TASK MATERIAL:
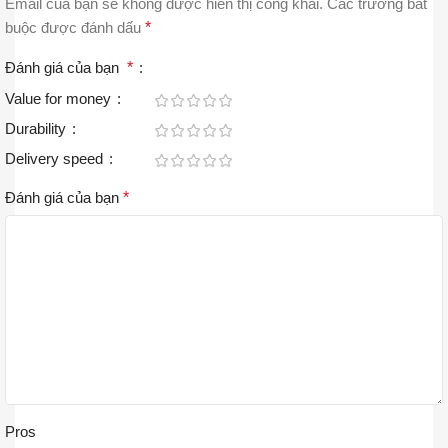
Email của bạn sẽ không được hiển thị công khai.
Các trường bắt
buộc được đánh dấu
*
Đánh giá của bạn
*
Value for money
Durability
Delivery speed
Đánh giá của bạn
*
Pros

ABOUT THIS EXERCISE: The pictures in the entries should be left out; output everything else exactly.

WORKED SOLUTION:
Email của bạn sẽ không được hiển thị công khai.
Các trường bắt
buộc được đánh dấu
*
Đánh giá của bạn
*
Value for money
Durability
Delivery speed
Đánh giá của bạn
*
Pros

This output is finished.